KUTIPAN TEKS =>
##########
Saksi mata siswi inisial APR, 12, diwawancarai wartawan, Senin, 13 Oktober 2025, di sekolah menceritakan latar belakang kejadian itu. APR siswi kelas VII F, beda kelas dengan korban. Ruang kelas VII F berada di sebelah ruang kelas korban.
APR: ”Kejadiannya dua kali. Pada pagi (Sabtu, 11 Oktober 2025) saya melihat Angga di dalam kelas diejek beberapa teman sekelas laki-laki. Terus, Angga tidak terima, ia balas mengejek salah satunya. Terus, mereka saling ejek.”
Kalau pagi, berarti ketika jam pelajaran? APR: ”Ya, pada jam pelajaran ketiga, tapi gurunya belum datang ke kelas.”
Saksi melihat itu. Sebab, di kelasnyi guru juga belum datang. Dengan demikian, beberapa siswa melihat kejadian saling ejek antara Angga melawan beberapa teman laki-laki.
APR: ”Terus, Angga pukul-pukulan (berkelahi) dengan teman laki-laki sekelasnya (inisial EL). Kepala Angga dipukuli temannya. Sudah itu, berhenti, karena guru datang.”
Para siswa mengikuti pelajaran. Kemudian, istirahat pertama. Ketika guru sudah meninggalkan kelas, Angga dikeroyok beberapa teman pria. Karena dikeroyok, Angga tidak melawan.
APR: ”Pada jam istirahat kedua, kejadian lagi. Angga didekati beberapa teman laki-laki, ditanya: ’Kamu beraninya dengan siapa?’ Angga diam saja. Terus Angga diadu dengan teman laki-laki (inisial D).”
##########
BARIS YANG DITAMPILKAN =>

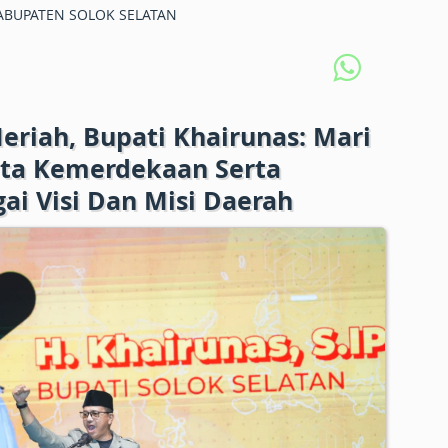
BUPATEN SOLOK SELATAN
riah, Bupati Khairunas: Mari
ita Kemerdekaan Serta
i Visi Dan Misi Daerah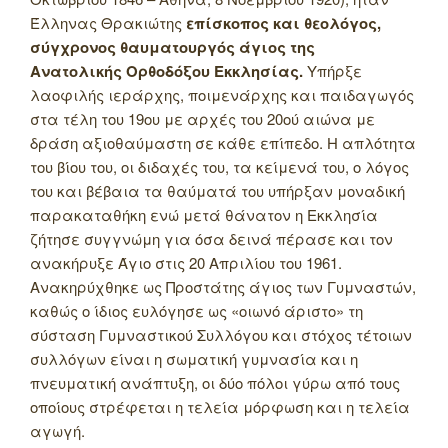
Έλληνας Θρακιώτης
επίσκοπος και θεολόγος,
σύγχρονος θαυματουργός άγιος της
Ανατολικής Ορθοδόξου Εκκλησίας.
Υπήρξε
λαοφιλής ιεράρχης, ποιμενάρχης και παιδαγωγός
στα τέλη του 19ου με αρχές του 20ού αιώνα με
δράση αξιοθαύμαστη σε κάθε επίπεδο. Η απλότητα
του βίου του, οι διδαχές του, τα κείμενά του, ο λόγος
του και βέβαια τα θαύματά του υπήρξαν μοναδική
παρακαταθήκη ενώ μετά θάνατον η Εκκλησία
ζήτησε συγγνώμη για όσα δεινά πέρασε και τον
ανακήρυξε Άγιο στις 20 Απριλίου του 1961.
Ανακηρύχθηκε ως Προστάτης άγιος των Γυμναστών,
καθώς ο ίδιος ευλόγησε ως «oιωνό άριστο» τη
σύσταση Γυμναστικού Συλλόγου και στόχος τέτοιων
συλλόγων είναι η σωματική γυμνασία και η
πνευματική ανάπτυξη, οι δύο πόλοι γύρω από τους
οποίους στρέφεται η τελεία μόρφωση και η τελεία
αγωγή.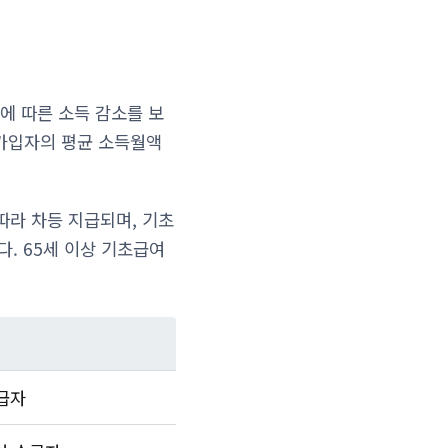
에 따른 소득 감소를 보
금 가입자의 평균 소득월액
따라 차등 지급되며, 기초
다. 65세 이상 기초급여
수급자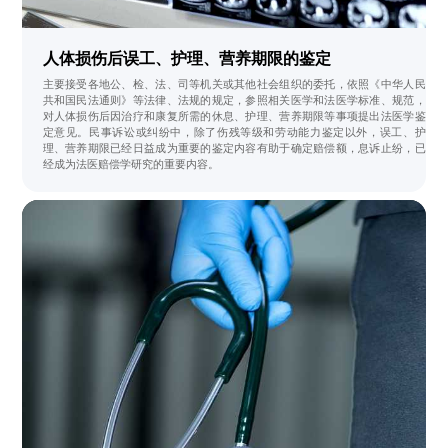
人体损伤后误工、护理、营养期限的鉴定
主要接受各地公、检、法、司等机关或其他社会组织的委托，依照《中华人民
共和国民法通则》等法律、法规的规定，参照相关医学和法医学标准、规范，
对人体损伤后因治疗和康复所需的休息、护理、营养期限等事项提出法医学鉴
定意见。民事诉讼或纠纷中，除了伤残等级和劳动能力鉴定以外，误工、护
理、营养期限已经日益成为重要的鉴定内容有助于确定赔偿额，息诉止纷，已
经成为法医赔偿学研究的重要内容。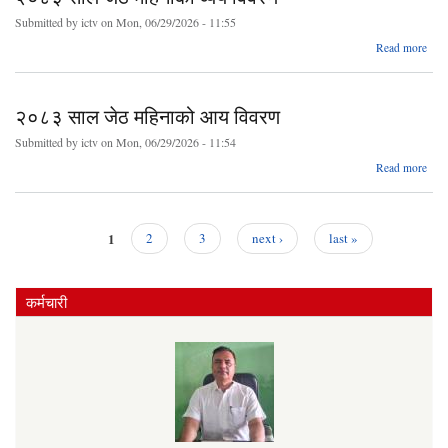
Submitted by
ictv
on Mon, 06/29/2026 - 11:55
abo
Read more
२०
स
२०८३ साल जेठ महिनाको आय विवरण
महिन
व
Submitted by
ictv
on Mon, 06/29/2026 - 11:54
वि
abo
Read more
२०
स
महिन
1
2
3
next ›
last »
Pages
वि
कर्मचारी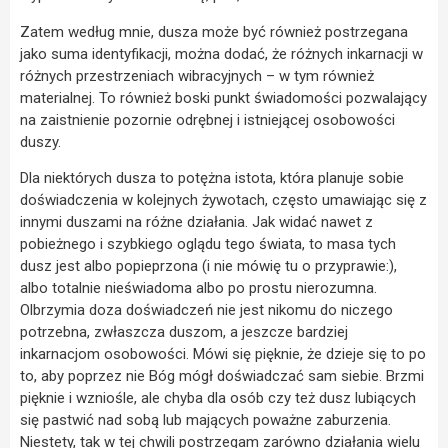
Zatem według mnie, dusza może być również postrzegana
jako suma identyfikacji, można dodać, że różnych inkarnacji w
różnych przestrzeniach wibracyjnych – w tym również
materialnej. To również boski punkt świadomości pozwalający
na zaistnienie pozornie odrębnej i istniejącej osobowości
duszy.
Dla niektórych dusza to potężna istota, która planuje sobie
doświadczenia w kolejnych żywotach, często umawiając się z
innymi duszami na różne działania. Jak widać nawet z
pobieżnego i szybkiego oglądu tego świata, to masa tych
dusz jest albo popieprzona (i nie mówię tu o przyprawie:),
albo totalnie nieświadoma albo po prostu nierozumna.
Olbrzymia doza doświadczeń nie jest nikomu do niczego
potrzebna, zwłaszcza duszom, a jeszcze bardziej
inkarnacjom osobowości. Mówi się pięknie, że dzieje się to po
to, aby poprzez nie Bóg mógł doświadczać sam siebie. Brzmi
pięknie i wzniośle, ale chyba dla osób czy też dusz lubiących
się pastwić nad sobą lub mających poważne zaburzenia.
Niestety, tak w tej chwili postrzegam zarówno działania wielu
##########
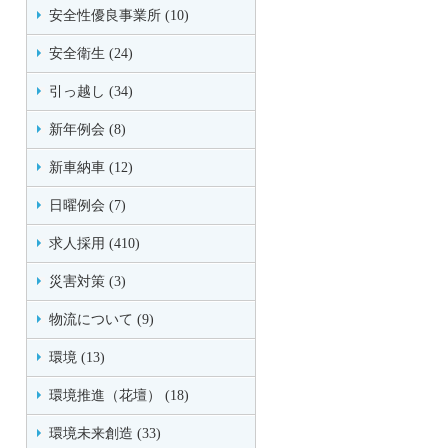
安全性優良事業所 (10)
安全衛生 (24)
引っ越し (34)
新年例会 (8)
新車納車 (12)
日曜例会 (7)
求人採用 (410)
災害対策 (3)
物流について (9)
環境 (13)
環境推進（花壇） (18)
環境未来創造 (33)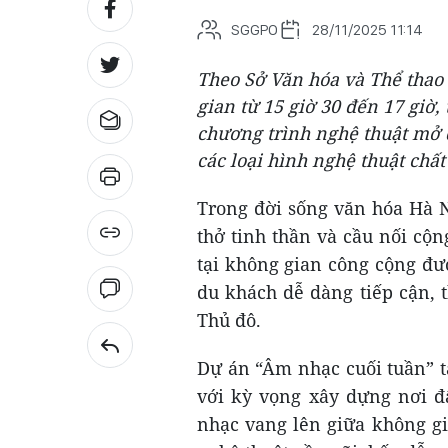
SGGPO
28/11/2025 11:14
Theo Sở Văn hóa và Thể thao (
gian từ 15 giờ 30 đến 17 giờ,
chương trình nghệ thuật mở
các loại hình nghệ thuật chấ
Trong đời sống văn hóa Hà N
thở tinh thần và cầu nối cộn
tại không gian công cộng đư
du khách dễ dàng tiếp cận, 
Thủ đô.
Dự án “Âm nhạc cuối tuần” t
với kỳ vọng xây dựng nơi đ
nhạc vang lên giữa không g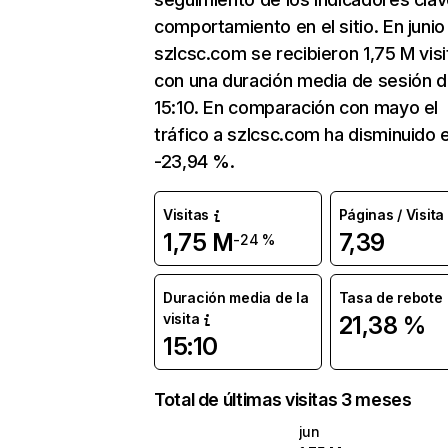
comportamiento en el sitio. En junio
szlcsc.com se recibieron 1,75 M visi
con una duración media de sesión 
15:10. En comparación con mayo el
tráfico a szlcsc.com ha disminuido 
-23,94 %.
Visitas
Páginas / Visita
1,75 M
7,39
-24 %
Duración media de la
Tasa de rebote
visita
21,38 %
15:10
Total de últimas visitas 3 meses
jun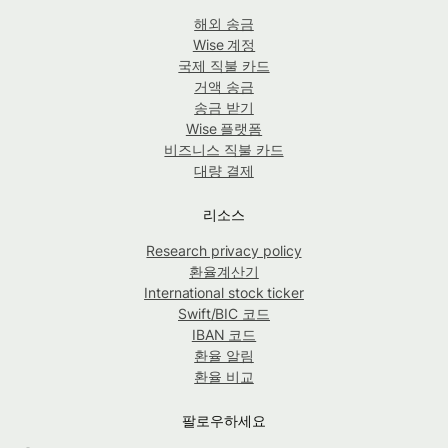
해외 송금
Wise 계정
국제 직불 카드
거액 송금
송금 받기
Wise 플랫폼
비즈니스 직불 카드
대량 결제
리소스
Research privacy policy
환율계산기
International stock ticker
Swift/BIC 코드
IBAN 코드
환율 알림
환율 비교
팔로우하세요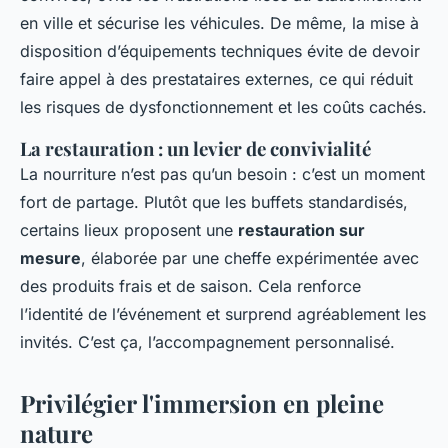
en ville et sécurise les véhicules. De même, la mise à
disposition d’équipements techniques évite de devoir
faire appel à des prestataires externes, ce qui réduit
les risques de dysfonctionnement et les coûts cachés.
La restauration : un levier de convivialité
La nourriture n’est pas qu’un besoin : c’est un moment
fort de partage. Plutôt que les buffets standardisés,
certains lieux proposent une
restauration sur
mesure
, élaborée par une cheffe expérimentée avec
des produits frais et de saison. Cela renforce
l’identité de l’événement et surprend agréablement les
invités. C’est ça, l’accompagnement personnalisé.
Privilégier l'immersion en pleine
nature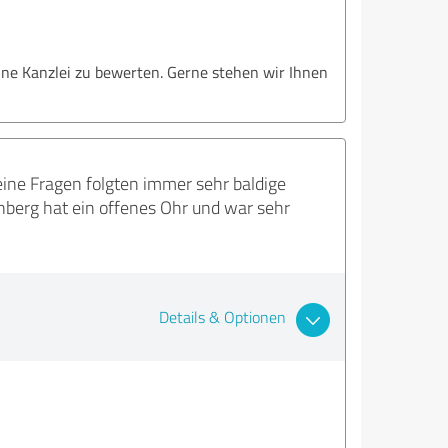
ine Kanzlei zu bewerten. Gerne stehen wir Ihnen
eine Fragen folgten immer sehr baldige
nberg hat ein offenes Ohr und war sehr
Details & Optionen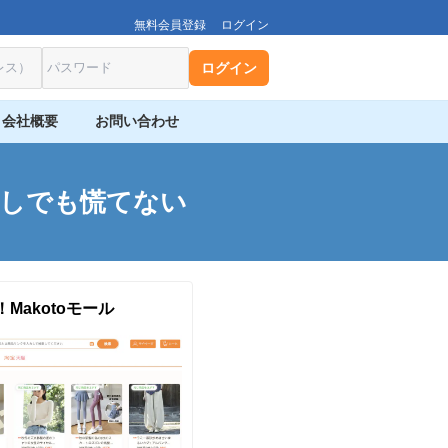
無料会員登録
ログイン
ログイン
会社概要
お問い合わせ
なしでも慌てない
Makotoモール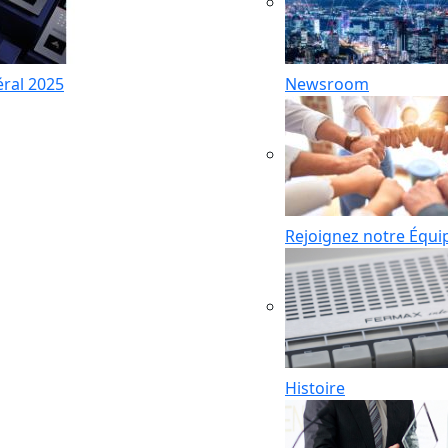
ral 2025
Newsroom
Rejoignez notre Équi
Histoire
##########
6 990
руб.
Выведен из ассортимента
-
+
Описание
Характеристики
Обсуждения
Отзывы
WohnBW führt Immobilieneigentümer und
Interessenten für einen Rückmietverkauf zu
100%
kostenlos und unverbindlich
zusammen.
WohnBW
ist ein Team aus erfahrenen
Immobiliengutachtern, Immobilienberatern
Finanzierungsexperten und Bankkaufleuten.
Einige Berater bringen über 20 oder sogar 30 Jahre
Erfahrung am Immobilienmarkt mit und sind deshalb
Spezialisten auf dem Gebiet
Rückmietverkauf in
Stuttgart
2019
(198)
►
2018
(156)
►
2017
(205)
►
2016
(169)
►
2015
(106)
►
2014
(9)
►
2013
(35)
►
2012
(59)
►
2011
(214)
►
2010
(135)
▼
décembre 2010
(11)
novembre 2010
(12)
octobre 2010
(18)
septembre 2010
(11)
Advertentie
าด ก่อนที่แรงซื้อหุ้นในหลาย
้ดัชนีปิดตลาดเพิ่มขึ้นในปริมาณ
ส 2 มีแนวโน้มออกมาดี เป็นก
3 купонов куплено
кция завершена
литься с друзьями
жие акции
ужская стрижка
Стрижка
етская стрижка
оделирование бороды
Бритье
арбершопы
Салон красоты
##########
TELAAH BAHAN =>
(A) Ringkas paragraf kutipan yang diawali "Para siswa mengikuti pelajaran" menjadi daftar poin yang tetap memuat fakta utamanya.
(B) Ganti "wartawan" dengan "jurnalis", lalu tuliskan kembali bagian kutipan mulai dari "Saksi mata siswi" sampai dengan "ruang kelas korban.".
Baris-baris di atas diambil dari sumber lain.

KUNCI JAWABAN =>
(A)
- Para siswa mengikuti pelajaran, lalu tiba istirahat pertama.
- Setelah guru meninggalkan kelas, Angga dikeroyok beberapa teman pria.
- Karena dikeroyok, Angga tidak melawan.

(B)
Saksi mata siswi inisial APR, 12, diwawancarai jurnalis, Senin, 13 Oktober 2025, di sekolah menceritakan latar belakang kejadian itu. APR siswi kelas VII F, beda kelas dengan korban. Ruang kelas VII F berada di sebelah ruang kelas korban.